Violences sexuelles dans l'Eglise: un audit pointe les Missions étrangères de Paris
© VLADIMIR SIMICEK, AFP - Un total de 63 cas de violences sexuelles ont été répertoriés depuis 1950 au sein des Missions étrangères de Paris (MEP)
C'est un nouvel épisode dans le scandale des violences sexuelles qui secouent l'Eglise: les Missions étrangères de Paris (MEP) sont pointées dans 63 cas depuis les années 1950, selon un audit qui n'exclut pas un total réel "largement supérieur".
"Entre 1950 et 2024, 63 incidents de violences sexuelles ont été répertoriés dans 14 pays. Ils ont impliqué 46 prêtres sur les 1.491 ayant exercé sur cette période", affirment jeudi les MEP dans un communiqué résumant le rapport du cabinet indépendant GCPS Consulting.
Dans le détail, huit cas "avérés" peuvent être légalement qualifiés "de délits ou de crimes", explique le rapport. Sur les 55 cas restants, "46 pourraient également être qualifiés de délits ou de crimes si les faits étaient confirmés".
Les MEP, société catholique de missionnaires fondée en 1658, avaient annoncé en mai 2023 cet audit. Il s'agissait alors d'un "travail complémentaire" à celui de la Ciase, qui avait documenté, en octobre 2021, l'ampleur de la pédocriminalité dans l'Eglise catholique depuis 70 ans.
Le rapport révèle que 29 allégations concernent des mineurs (pour 15 autres, l'âge des victimes n'est pas connu). Et dans 60% des cas, les victimes sont des femmes ou des filles.
Le plus grand nombre de signalements concerne la France (19), la Thaïlande (10) et le Cambodge (7). Les MEP revendiquent aujourd'hui 150 prêtres et 17 séminaristes dans 14 pays, essentiellement en Asie.
Une grande partie des violences auraient eu lieu dans les années 1970 (19 cas) et 2010 (16). Sur la période 1950-1970, très peu de cas ont été recensés (les rares semblant "particulièrement graves"), ce qui peut s'expliquer "par la faible sensibilisation" et des "normes et pratiques de l'Église quasiment inexistantes à l'époque".
- "flou" -
Car le rapport le souligne: le nombre total d'allégations, sur une période de 74 ans, "est faible", et l'analyse "basée sur des données parcellaires".
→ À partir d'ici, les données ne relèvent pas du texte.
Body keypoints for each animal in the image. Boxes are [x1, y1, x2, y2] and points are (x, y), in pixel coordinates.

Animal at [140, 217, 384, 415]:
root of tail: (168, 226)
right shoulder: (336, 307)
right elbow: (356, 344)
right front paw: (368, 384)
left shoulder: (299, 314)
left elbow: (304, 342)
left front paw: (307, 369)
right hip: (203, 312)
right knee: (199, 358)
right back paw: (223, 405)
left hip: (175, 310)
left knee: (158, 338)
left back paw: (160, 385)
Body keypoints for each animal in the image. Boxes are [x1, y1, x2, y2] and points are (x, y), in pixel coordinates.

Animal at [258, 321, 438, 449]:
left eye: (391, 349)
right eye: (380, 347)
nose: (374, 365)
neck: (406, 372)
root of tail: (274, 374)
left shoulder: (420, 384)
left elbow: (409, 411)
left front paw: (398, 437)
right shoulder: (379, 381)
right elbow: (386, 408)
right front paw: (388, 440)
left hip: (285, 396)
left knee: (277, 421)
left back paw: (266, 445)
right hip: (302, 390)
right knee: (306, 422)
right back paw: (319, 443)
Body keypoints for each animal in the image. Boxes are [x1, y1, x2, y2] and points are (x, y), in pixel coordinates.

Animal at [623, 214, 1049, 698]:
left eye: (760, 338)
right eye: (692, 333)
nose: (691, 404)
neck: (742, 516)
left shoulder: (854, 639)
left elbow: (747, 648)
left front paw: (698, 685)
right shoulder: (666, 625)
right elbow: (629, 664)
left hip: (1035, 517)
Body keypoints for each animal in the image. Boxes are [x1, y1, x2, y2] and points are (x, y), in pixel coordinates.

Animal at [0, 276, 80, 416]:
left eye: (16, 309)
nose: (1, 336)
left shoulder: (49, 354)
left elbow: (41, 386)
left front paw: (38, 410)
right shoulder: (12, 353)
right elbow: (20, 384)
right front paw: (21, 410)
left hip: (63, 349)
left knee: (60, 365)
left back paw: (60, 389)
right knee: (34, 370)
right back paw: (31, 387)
Il est "probable" que le total réel "est largement supérieur" au nombre de cas recensés, selon le rapport, qui avance comme hypothèses qu'"un certain nombre de cas n'ont pas été signalés" et que les MEP "n'étaient pas en mesure" de les repérer.
Même s'il reste en-deçà de la réalité, cet audit est "une étape essentielle", affirme à l'AFP Véronique Margron, la présidente de la Conférence des religieux et religieuses de France (Corref), en remerciant les MEP d'avoir "pris à bras le corps ce scandale qui les touche, brise des vies, dénature l’Eglise catholique".
Elle juge "indispensable" que chaque victime soit "rencontrée, si elle le souhaite, accompagnée et autant que possible réparée".
Dans leur communiqué les MEP s'engagent à "soutenir" et "protéger toutes les victimes", et à "mettre en œuvre les recommandations" du rapport: plan de prévention, généralisation de la formation, développement d'une politique de signalement... "Une cartographie des risques doit également être développée", ajoute le communiqué.
S'il salue "le volontarisme actuel" de la direction des MEP, le rapport note toutefois certaines "résistances internes parfois fortes" que les auditeurs ont pu rencontrer lors de leurs entretiens (170 personnes rencontrées et près de 4.000 documents examinés).
Ce rapport intervient alors que l'Eglise en France continue de faire face à des révélations de violences sexuelles, telles que celles concernant l'Abbé Pierre depuis l'été dernier.
Pour le prêtre Camille Rio, lanceur d'alerte sur les MEP qui lui ont depuis signifié son renvoi, ce rapport doit constituer un "point d'étape, pas une conclusion". "Il faut à présent une enquête romaine ou une visite apostolique", ajoute-t-il, en déplorant "une impunité incompréhensible" au sein de l'Eglise.
Les MEP s'étaient retrouvées dans la tourmente lorsque leur ancien dirigeant de 2016 à 2021, l'évêque de La Rochelle Georges Colomb (déchargé de son office), a été mis en examen en novembre 2023 pour tentative de viol sur un homme majeur.
L'évêque auxiliaire de Strasbourg Gilles Reithinger a ensuite quitté ses fonctions en février 2024, après s'être défendu d'avoir couvert cette affaire.